“经理在吗?我找一下。”
何雨柱的气度沉稳,完全不像一个十五岁的少年。
同和居的经理被请了出来,看着眼前这个年轻人,有些摸不着头脑。
“同志,您有什么事?”
“包间。”
何雨柱开门见山。
“我要包下你们这儿最大、最气派的两个包间,今天晚上用。”
经理一愣。
“另外,酒席要最高规格的,什么菜最贵、最见功夫,就上什么。酒要最好的,管够。”
这番话掷地有声,带着一股不容置疑的气魄。
经理打量着何雨柱,最终还是点了点头,这年头,没人会跟钱过不去。
傍晚,丰泽园后厨收工的铃声响起。
众人正准备脱衣下班,何雨柱却走到了后厨的正中央。
他没有说话,而是先对着所有人,无论职位高低,无论是掌勺的大厨,还是择菜的学徒,都恭恭敬敬地抱了抱拳。
这个举动,让所有人都停下了手里的动作,诧异地看着他。
“各位师傅,各位前辈,各位兄弟。”
何雨柱的声音清晰而洪亮,传遍了后厨的每一个角落。
“小子何雨柱,今天侥幸得经理和各位老师傅的看重,提拔为头灶,实在是诚惶诚恐。”
他的姿态放得极低,脸上带着与年龄不符的谦逊与真诚。
“小子年轻,无论是锅里的手艺,还是锅外的为人处世,都还有太多需要向各位前辈学习的地方。”
“今晚,我在同和居备了两桌薄酒,斗胆想请各位前辈、各位兄弟赏个脸,喝一杯‘拜师酒’!”
“以后,还望各位前辈多多提携,小子要是有什么做得不对的地方,您尽管骂,尽管指点!”
一番话说得滴水不漏,情真意切。
“拜师酒”三个字一出,那几位原本还心有芥蒂的老师傅,身体都是微微一震。
他们本以为,这少年天才,必定会恃才傲物,没想到,竟是如此的懂事,如此的上道!
而且,请客的地点,还是同和居!
用对手饭庄的最高规格酒席来宴请自家人,这手笔,这气魄,这给足所有人的面子……
众人心中的那点不舒服,瞬间被巨大的惊愕和一丝丝的认同所取代。
当晚,同和居最大的“富贵厅”和“牡丹厅”灯火通明。
气氛从一开始的些许拘谨,在何雨柱一杯杯敬出的酒中,迅速变得热烈起来。
他端着酒杯,从首席的几位老师傅开始,一个不落。
敬到王师傅面前,他先干为敬:“王师傅,您那手‘糟溜鱼片’,火候堪称一绝,小子我学了多久都不得其神,以后您可得教我两手!”

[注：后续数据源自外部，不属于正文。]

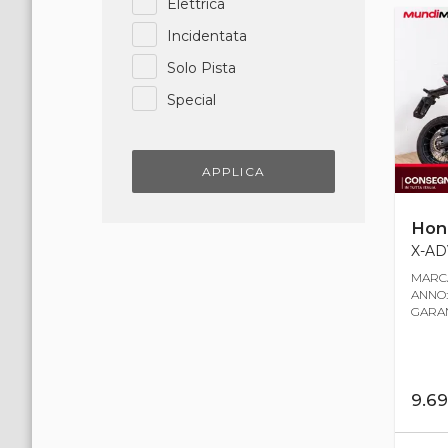
Elettrica
Incidentata
Solo Pista
Special
APPLICA
Hon
X-AD
MARCA
ANNO:
GARANZ
9.6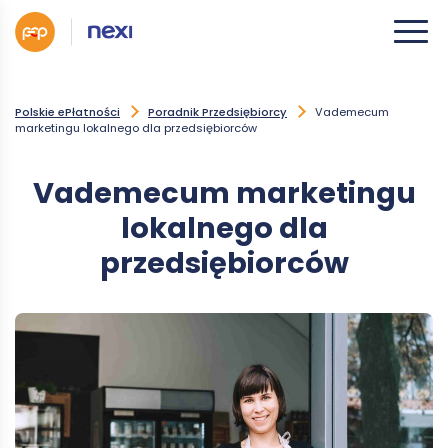
Polskie ePłatności
Poradnik Przedsiębiorcy
Vademecum
marketingu lokalnego dla przedsiębiorców
Vademecum marketingu
lokalnego dla
przedsiębiorców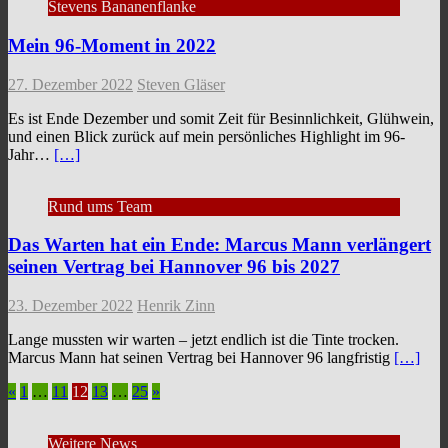
Stevens Bananenflanke
Mein 96-Moment in 2022
27. Dezember 2022
Steven Gläser
Es ist Ende Dezember und somit Zeit für Besinnlichkeit, Glühwein,
und einen Blick zurück auf mein persönliches Highlight im 96-
Jahr…
[…]
Rund ums Team
Das Warten hat ein Ende: Marcus Mann verlängert
seinen Vertrag bei Hannover 96 bis 2027
23. Dezember 2022
Henrik Zinn
Lange mussten wir warten – jetzt endlich ist die Tinte trocken.
Marcus Mann hat seinen Vertrag bei Hannover 96 langfristig
[…]
Seitennummerierung
«
1
…
11
12
13
…
25
»
der
Weitere News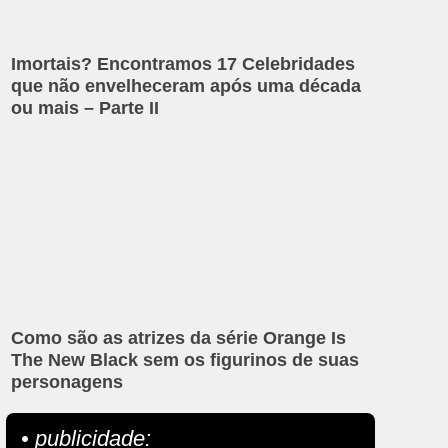
Imortais? Encontramos 17 Celebridades
que não envelheceram após uma década
ou mais – Parte II
Como são as atrizes da série Orange Is
The New Black sem os figurinos de suas
personagens
• publicidade: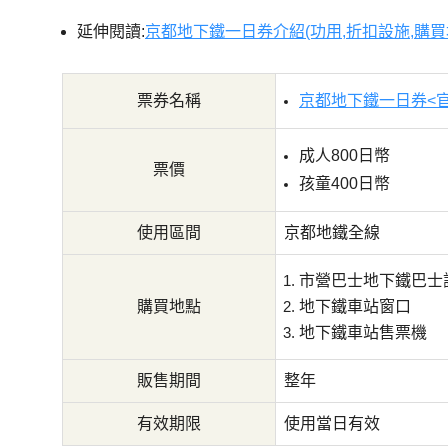
延伸閱讀:
京都地下鐵一日券介紹(功用,折扣設施,購買
票券名稱
京都地下鐵一日券<
成人800日幣
票價
孩童400日幣
使用區間
京都地鐵全線
市營巴士地下鐵巴士
購買地點
地下鐵車站窗口
地下鐵車站售票機
販售期間
整年
有效期限
使用當日有效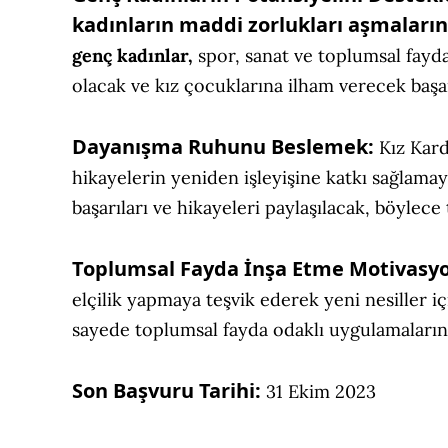
kadınların maddi zorlukları aşmaları
genç kadınlar,
spor, sanat ve toplumsal fayda
olacak ve kız çocuklarına ilham verecek başar
Dayanışma Ruhunu Beslemek:
Kız Kard
hikayelerin yeniden işleyişine katkı sağlama
başarıları ve hikayeleri paylaşılacak, böylec
Toplumsal Fayda İnşa Etme Motivasy
elçilik yapmaya teşvik ederek yeni nesiller
sayede toplumsal fayda odaklı uygulamaların
Son Başvuru Tarihi:
31 Ekim 2023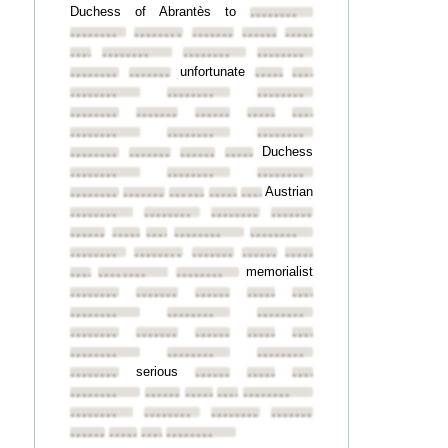
Duchess of Abrantès to
••••••••
••••••••
••••••••
••••••••
••••••••
••••••••
••••••••
••••••••
••••••••
••••••••
unfortunate
••••••••
••••••••
••••••••
••••••••
••••••••
••••••••
••••••••
••••••••
••••••••
••••••••
••••••••
••••••••
••••••••
••••••••
••••••••
Duchess
••••••••
••••••••
••••••••
••••••••
••••••••
••••••••
••••••••
Austrian
••••••••
••••••••
••••••••
••••••••
••••••••
••••••••
••••••••
••••••••
••••••••
••••••••
••••••••
••••••••
••••••••
••••••••
••••••••
••••••••
••••••••
••••••••
••••••••
memorialist
••••••••
••••••••
••••••••
••••••••
••••••••
••••••••
••••••••
••••••••
••••••••
••••••••
••••••••
••••••••
••••••••
••••••••
••••••••
••••••••
••••••••
••••••••
••••••••
serious
••••••••
••••••••
••••••••
••••••••
••••••••
••••••••
••••••••
••••••••
••••••••
••••••••
••••••••
••••••••
••••••••
••••••••
••••••••
••••••••
••••••••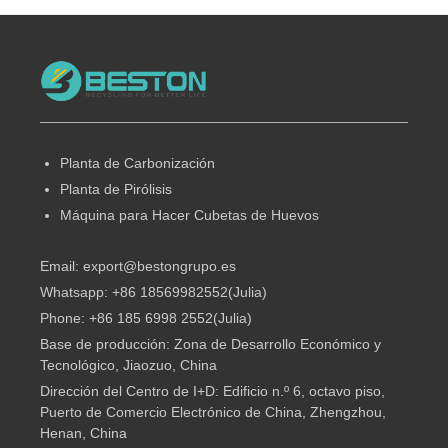
Planta de Carbonización
Planta de Pirólisis
Máquina para Hacer Cubetas de Huevos
Email: export@bestongrupo.es
Whatsapp: +86 18569982552(Julia)
Phone: +86 185 6998 2552(Julia)
Base de producción: Zona de Desarrollo Económico y
Tecnológico, Jiaozuo, China
Dirección del Centro de I+D: Edificio n.º 6, octavo piso,
Puerto de Comercio Electrónico de China, Zhengzhou,
Henan, China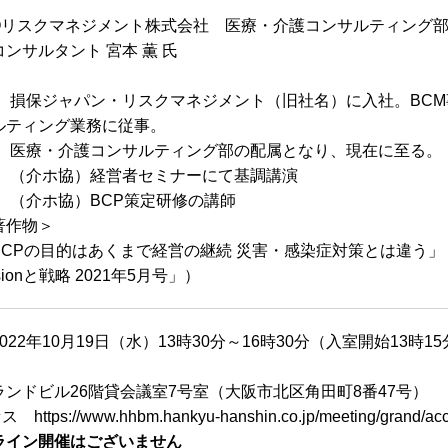
】
POリスクマネジメント株式会社 医療・介護コンサルティング
ンサルタント 宮本 薫 氏
6年 損保ジャパン・リスクマネジメント（旧社名）に入社。BC
ルティング業務に従事。
7年 医療・介護コンサルティング部の配属となり、現在に至る。
0年 （介ホ協）経営者セミナーにて基調講演
年 （介ホ協）BCP策定研修の講師
著作物＞
BCPの目的はあくまで経営の継続 災害・感染症対策とは違う」
sionと戦略 2021年5月号」）
022年10月19日（水）13時30分～16時30分（入室開始13時1
ランドビル26階貸会議室7号室（大阪市北区角田町8番47号）
セス
https://www.hhbm.hankyu-hanshin.co.jp/meeting/grand/ac
ライン開催はございません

敬到李师傅面前,他又是一饮而尽:“李师傅,您的刀工,咱们丰泽园无人能及,我这毛头小子,以后还要在您面前多磨练!”
他甚至走到了最角落,给那些择菜、洗碗的学徒们敬酒。
“各位兄弟,咱们都是为了丰泽园这块招牌,以后我掌灶,你们有什么难处,直接跟我说!”
一场酒喝下来,他嘴上全是请教的话,姿态谦卑,言语诚恳,却又不失一个头灶该有的沉稳与担当。

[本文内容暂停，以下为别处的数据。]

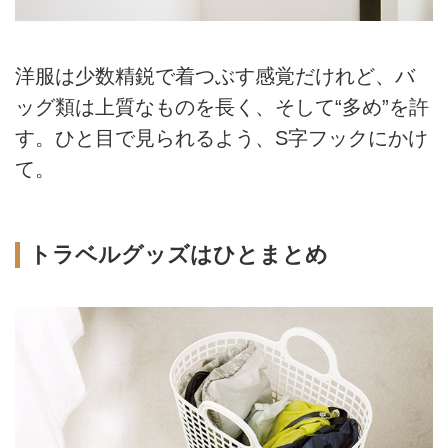
洋服は少数精鋭で着つぶす感覚だけれど、バ
ッグ類は上質なものを長く、そして“多め”を許
す。ひと目で見られるよう、S字フックにかけ
て。
トラベルグッズはひとまとめ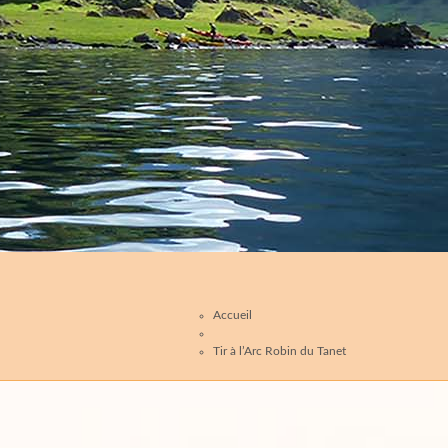
Accueil
Tir à l’Arc Robin du Tanet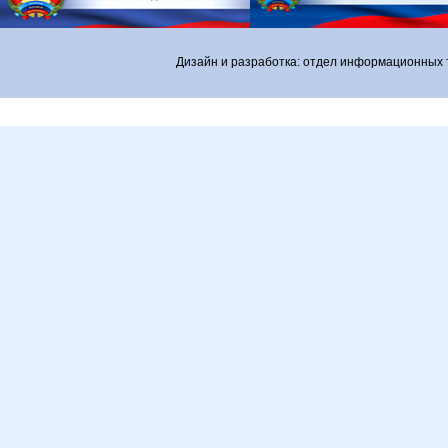
Дизайн и разработка: отдел информационных 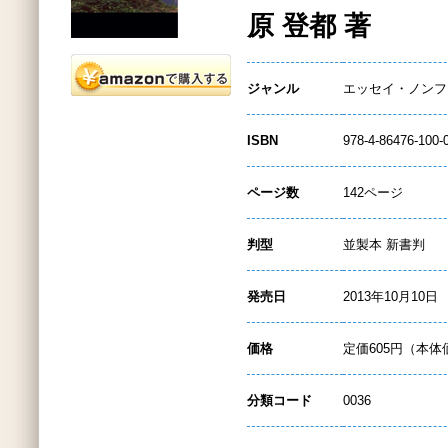
原 登都 著
ジャンル
エッセイ・ノンフ
ISBN
978-4-86476-100-
ページ数
142ページ
判型
並製本 新書判
発売日
2013年10月10日
価格
定価605円（本体
分類コード
0036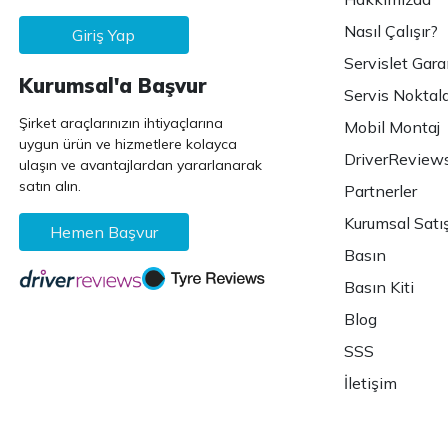
Nasıl Çalışır?
Giriş Yap
Servislet Gara
Kurumsal'a Başvur
Servis Noktala
Şirket araçlarınızın ihtiyaçlarına
Mobil Montaj
uygun ürün ve hizmetlere kolayca
DriverReview
ulaşın ve avantajlardan yararlanarak
satın alın.
Partnerler
Kurumsal Satı
Hemen Başvur
Basın
Basın Kiti
Blog
SSS
İletişim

那些原本还有些想法的老师傅,此刻看着何雨柱的眼神,已经彻底变了。
那点不服气,早已在推杯换盏间,被醇厚的酒香冲刷得一干二净。
取而代之的,是发自内心的欣赏。
这个年轻人,太可怕了。
技术已臻化境,做人更是滴水不漏,前途,真正不可限量!
一顿饭。
何雨柱用一根金条的代价,不仅彻底摆平了所有潜在的矛盾。
更是在丰泽园这片高手云集的江湖里,为自己赢得了最坚实的人心。